Charlie Norton has lived in Wilkes-Barre with his wife for 40 years. He owns his house and rents out the unit next to him. He says he's tough on tenants.

"They lie to get in, and then when I find out, I'm right next door. I find out. I tell them they got to go," said Norton.

But not every landlord is like Norton. That's why Wilkes-Barre Mayor Tom Leighton is proposing to update a city ordinance. The city now has a three strike rule. That means there are three chances for a tenant to stay in an apartment if he or she is arrested for narcotics or illegal weapons.

Now the city will vote to change that. One drug or weapon offense and you could be out of your apartment for six months.

"We are not looking to punish property owners. We're trying to keep up their property, recruit good tenants, and improve the quality of life in their neighborhoods," said Wilkes-Barre Mayor Tom Leighton.

In that six months, the space would be declared uninhabitable. That means no tenants and no rent checks for landlords. The city hopes this will force landlords and tenants to be more responsible.

Angela Diaz lives in the city and hopes the ordinance will help.

"You'll know where you're going when you go there because the landlords are going to be more strict as to who they rent their properties to," said Diaz.

Mayor Leighton says the police chief has doubled its anti-crime unit in the city.
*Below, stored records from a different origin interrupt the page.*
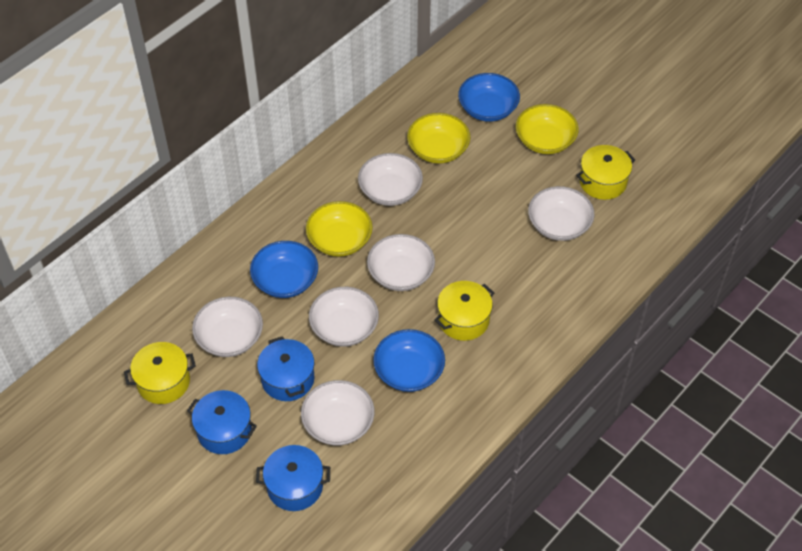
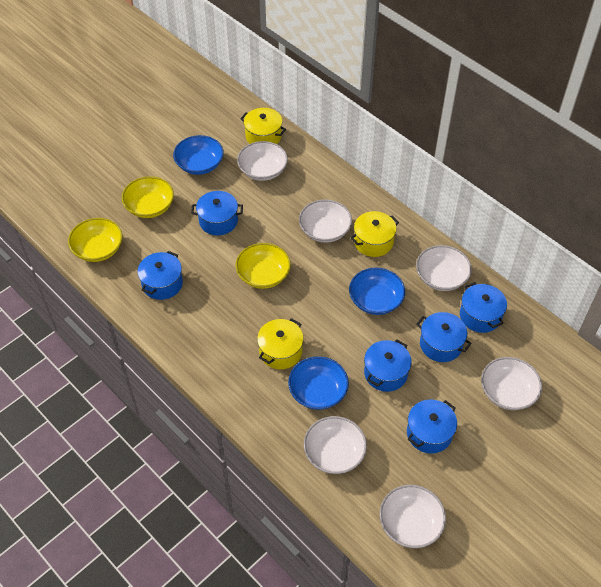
blue pot: [187,390,257,454] [256,445,330,511] [257,336,314,401] = 3 -> [137,251,183,300] [191,191,243,236] [364,340,412,392] [407,399,457,454] [416,312,472,362] [460,282,507,333] = 6

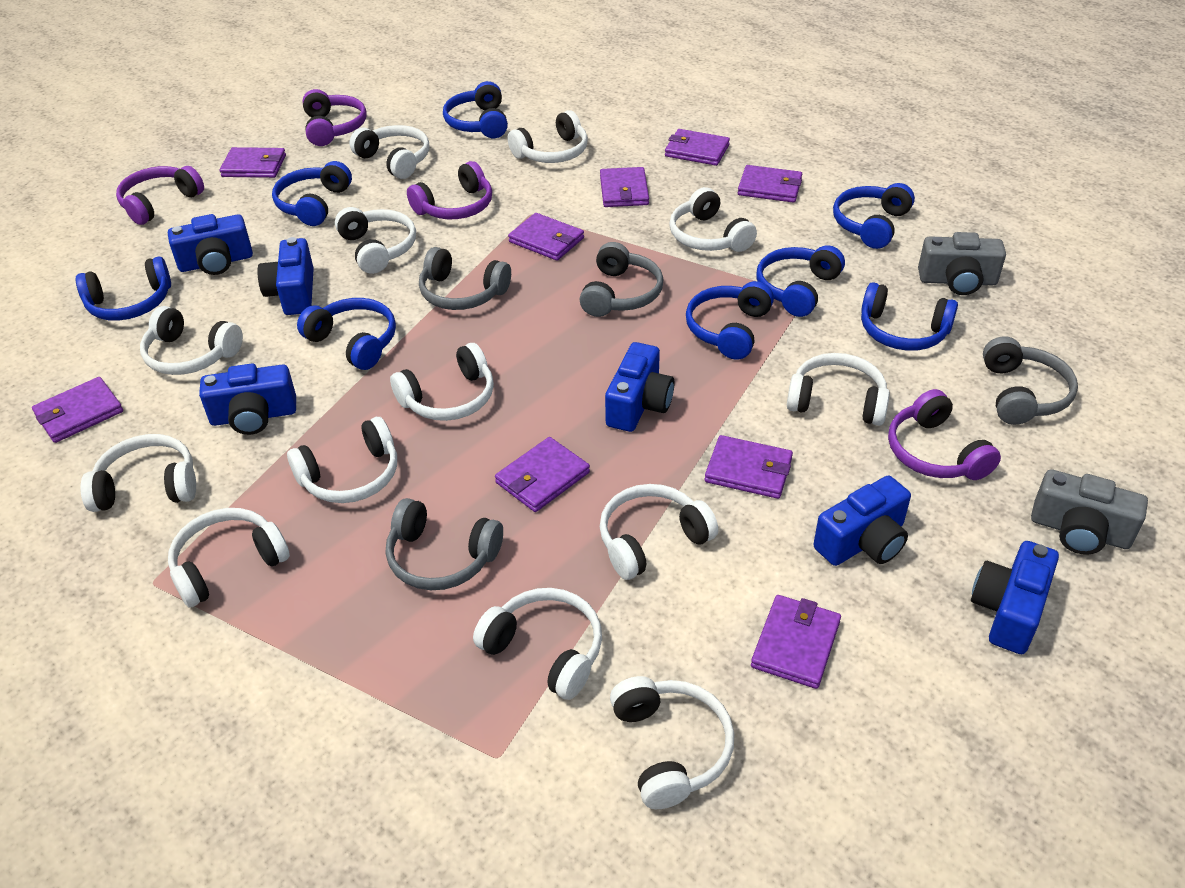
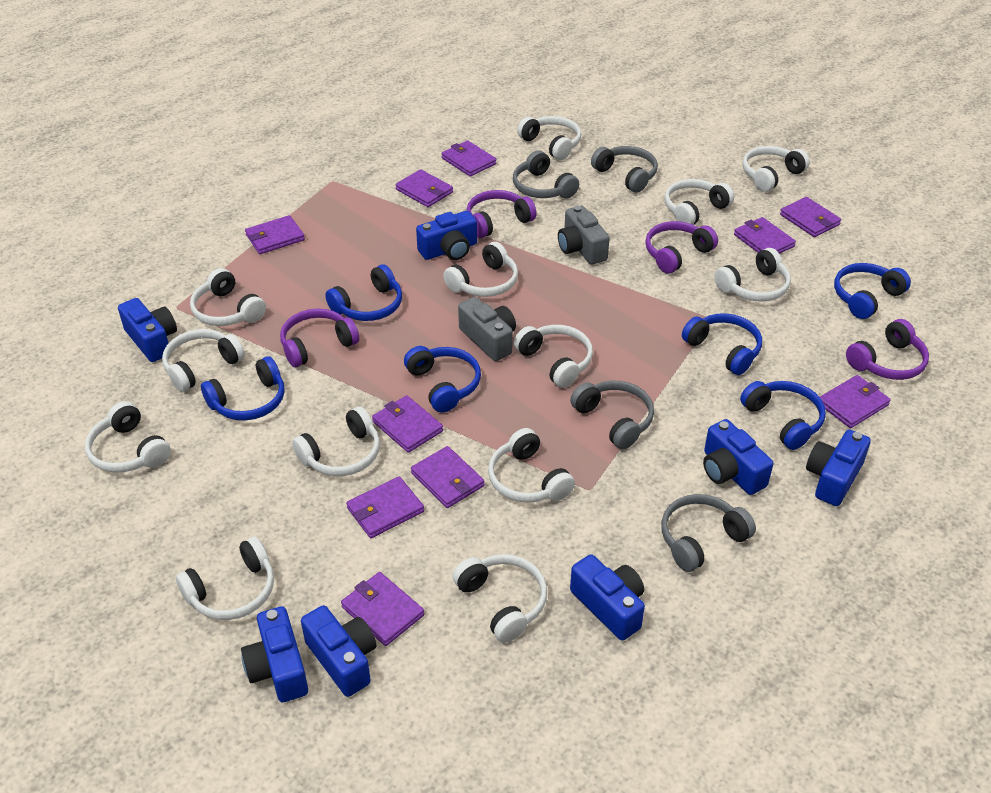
blue camera: [168,214,253,275] [199,364,296,435] [257,237,314,315] [605,342,674,432] [813,476,911,566] [971,541,1059,654] = 6 -> [118,298,177,362] [241,606,308,702] [301,605,376,697] [416,211,477,260] [570,554,645,641] [703,419,773,495] [806,430,871,506] = 7
blue headphones: [76,257,171,321] [272,161,352,226] [297,298,396,370] [443,81,508,138] [686,281,774,360] [756,245,845,317] [833,183,915,249] [861,282,958,351] = 8 -> [201,356,285,421] [325,264,402,321] [404,346,481,412] [682,313,762,375] [740,381,826,450] [834,263,911,319] = 6
purple wallet: [32,377,123,443] [220,147,286,178] [495,437,590,512] [508,213,584,261] [600,167,649,207] [665,129,730,166] [705,435,793,499] [738,165,802,203] [751,595,841,689] = 9 -> [245,215,305,254] [341,572,424,646] [346,476,424,538] [372,395,443,453] [395,169,453,207] [411,446,485,508] [441,140,496,177] [734,217,796,254] [780,197,841,237] [820,375,891,428] = 10

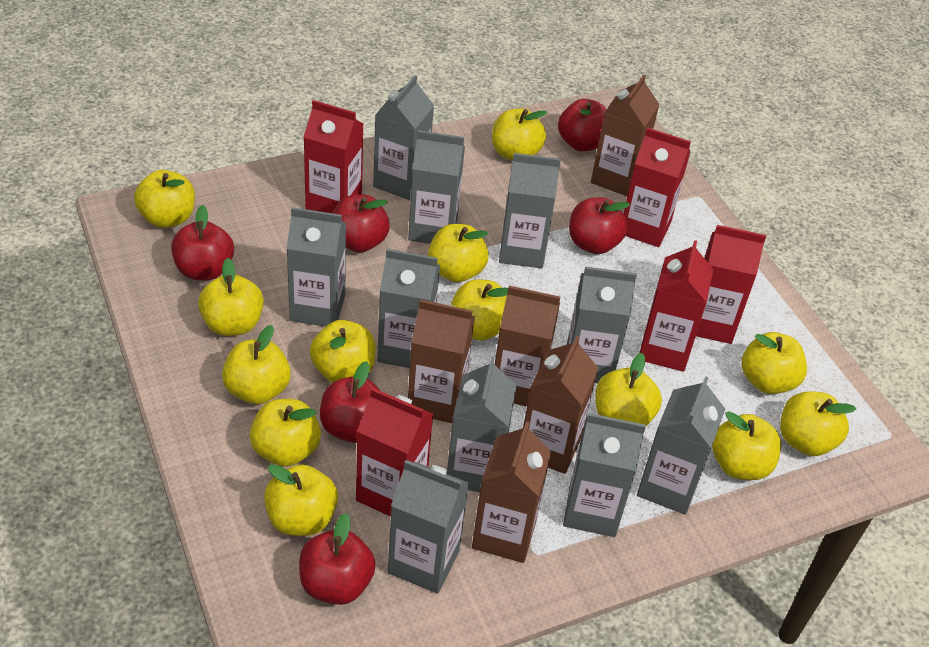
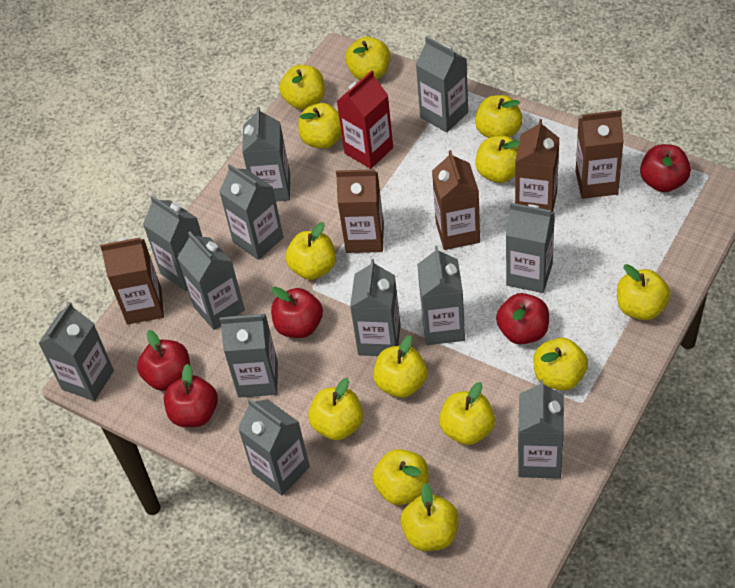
grey carton: [286,207,346,327] [373,75,434,200] [377,249,440,368] [388,460,469,594] [408,130,465,244] [447,357,517,492] [499,153,561,268] [563,413,646,537] [567,267,637,383] [637,376,725,515] = 10 -> [38,302,114,401] [143,196,202,291] [178,232,245,330] [219,164,284,260] [220,314,278,398] [238,398,310,496] [242,107,290,202] [350,259,401,356] [416,37,468,133] [417,246,465,345] [506,203,555,293] [518,379,564,479] = 12
red apple: [171,205,234,280] [299,513,376,605] [320,361,380,443] [333,195,390,253] [558,99,607,152] [569,197,630,254] = 6 -> [137,330,190,391] [164,364,218,427] [271,287,323,338] [496,293,549,345] [640,144,691,192] = 5
red carton: [304,100,363,213] [356,388,433,517] [623,128,691,247] [640,240,713,372] [696,225,766,344] = 5 -> [337,70,393,169] = 1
Since July 12, he says they've made 33 drug, weapon and prostitution arrests, including this drug arrest earlier this week.

Charlie Norton hopes the unit will enforce this new ordinance if passed.

"Years ago, if you didn't keep your property up, you would be arrested. You'd get a $500 fine and back and forth. Nobody does nothing," said Norton.

Wilkes-Barre City Council will vote twice on the ordinance, the first time at Tuesday night's meeting. If it passes, it will likely go into effect sometime next month.